You should consider that you can consume the Inputstream only one time per request, so I suggest you to check that there isn't any other call to getInputStream(). If you have to call it two or more times you should write a custom HttpServletRequestWrapper like this to make a copy of the request body, so you can read it more times.
UPDATE
Your comments has helped me to reproduce the issue. You use the annotation @RequestBody, so it's true that you don't call getInputStream(), but Spring invokes it to retrieve the request's body. Have a look at the class org.springframework.web.bind.annotation.support.HandlerMethodInvoker: if you use @RequestBody this class invokes resolveRequestBody method, and so on... finally you can't read anymore the InputStream from your ServletRequest.

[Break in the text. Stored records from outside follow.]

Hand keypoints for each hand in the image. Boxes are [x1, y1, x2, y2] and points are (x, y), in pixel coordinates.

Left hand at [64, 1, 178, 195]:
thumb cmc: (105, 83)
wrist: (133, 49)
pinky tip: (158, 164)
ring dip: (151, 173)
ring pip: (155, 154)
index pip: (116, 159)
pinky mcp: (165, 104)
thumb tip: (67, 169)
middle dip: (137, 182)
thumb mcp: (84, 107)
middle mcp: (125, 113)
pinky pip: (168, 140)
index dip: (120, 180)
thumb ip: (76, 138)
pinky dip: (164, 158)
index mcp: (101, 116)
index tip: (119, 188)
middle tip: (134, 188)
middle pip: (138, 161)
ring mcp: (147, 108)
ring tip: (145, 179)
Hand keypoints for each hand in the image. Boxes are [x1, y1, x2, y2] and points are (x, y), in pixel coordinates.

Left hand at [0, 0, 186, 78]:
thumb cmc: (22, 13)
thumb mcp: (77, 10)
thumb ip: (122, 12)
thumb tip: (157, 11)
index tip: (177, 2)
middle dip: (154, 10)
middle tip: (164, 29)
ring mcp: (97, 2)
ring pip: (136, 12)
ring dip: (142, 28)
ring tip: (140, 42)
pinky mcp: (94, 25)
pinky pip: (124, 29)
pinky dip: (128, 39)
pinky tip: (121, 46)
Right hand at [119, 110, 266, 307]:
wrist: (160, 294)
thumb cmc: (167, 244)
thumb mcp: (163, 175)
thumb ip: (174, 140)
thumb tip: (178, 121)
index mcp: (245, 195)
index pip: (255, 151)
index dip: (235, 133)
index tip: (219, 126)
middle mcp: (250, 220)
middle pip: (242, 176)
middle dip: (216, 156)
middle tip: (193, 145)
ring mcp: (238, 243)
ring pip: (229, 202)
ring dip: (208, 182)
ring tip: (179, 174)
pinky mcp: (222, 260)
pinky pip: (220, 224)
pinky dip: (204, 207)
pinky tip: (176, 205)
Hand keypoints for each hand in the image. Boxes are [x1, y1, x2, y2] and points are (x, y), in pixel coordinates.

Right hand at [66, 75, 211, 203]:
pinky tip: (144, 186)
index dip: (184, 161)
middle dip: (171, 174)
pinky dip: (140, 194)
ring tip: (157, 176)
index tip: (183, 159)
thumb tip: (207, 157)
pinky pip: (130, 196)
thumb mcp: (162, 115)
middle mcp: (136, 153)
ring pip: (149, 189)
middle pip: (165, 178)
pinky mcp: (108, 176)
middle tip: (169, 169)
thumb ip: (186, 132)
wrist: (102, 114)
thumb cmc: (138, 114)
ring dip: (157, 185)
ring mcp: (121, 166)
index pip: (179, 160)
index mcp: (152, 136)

If you still want to use both @RequestBody and getInputStream() in your own method, you have to wrap the request to a custom HttpServletRequestWrapper to make a copy of the request body, so you can manually read it more times.
This is my wrapper:
public class CustomHttpServletRequestWrapper extends HttpServletRequestWrapper {
private static final Logger logger = Logger.getLogger(CustomHttpServletRequestWrapper.class);
private final String body;
public CustomHttpServletRequestWrapper(HttpServletRequest request) {
super(request);
StringBuilder stringBuilder = new StringBuilder();
BufferedReader bufferedReader = null;
try {
InputStream inputStream = request.getInputStream();
if (inputStream != null) {
bufferedReader = new BufferedReader(new InputStreamReader(inputStream));
String line = "";
while ((line = bufferedReader.readLine()) != null) {
stringBuilder.append(line).append("\n");
}
} else {
stringBuilder.append("");
}
} catch (IOException ex) {
logger.error("Error reading the request body...");
} finally {
if (bufferedReader != null) {
try {
bufferedReader.close();
} catch (IOException ex) {
logger.error("Error closing bufferedReader...");
}
}
}
body = stringBuilder.toString();
}
@Override
public ServletInputStream getInputStream() throws IOException {
final StringReader reader = new StringReader(body);
ServletInputStream inputStream = new ServletInputStream() {
public int read() throws IOException {
return reader.read();
}
};
return inputStream;
}
}
Then you should write a simple Filter to wrap the request:
public class MyFilter implements Filter {
public void init(FilterConfig fc) throws ServletException {
}
public void doFilter(ServletRequest request, ServletResponse response, FilterChain chain) throws IOException, ServletException {
chain.doFilter(new CustomHttpServletRequestWrapper((HttpServletRequest)request), response);
}
public void destroy() {
}
}
Finally, you have to configure your filter in your web.xml:
<filter>
<filter-name>MyFilter</filter-name>
<filter-class>test.MyFilter</filter-class>
</filter>
<filter-mapping>
<filter-name>MyFilter</filter-name>
<url-pattern>/*</url-pattern>
</filter-mapping>
You can fire your filter only for controllers that really needs it, so you should change the url-pattern according to your needs.
If you need this feature in only one controller, you can also make a copy of the request body in that controller when you receive it through the @RequestBody annotation.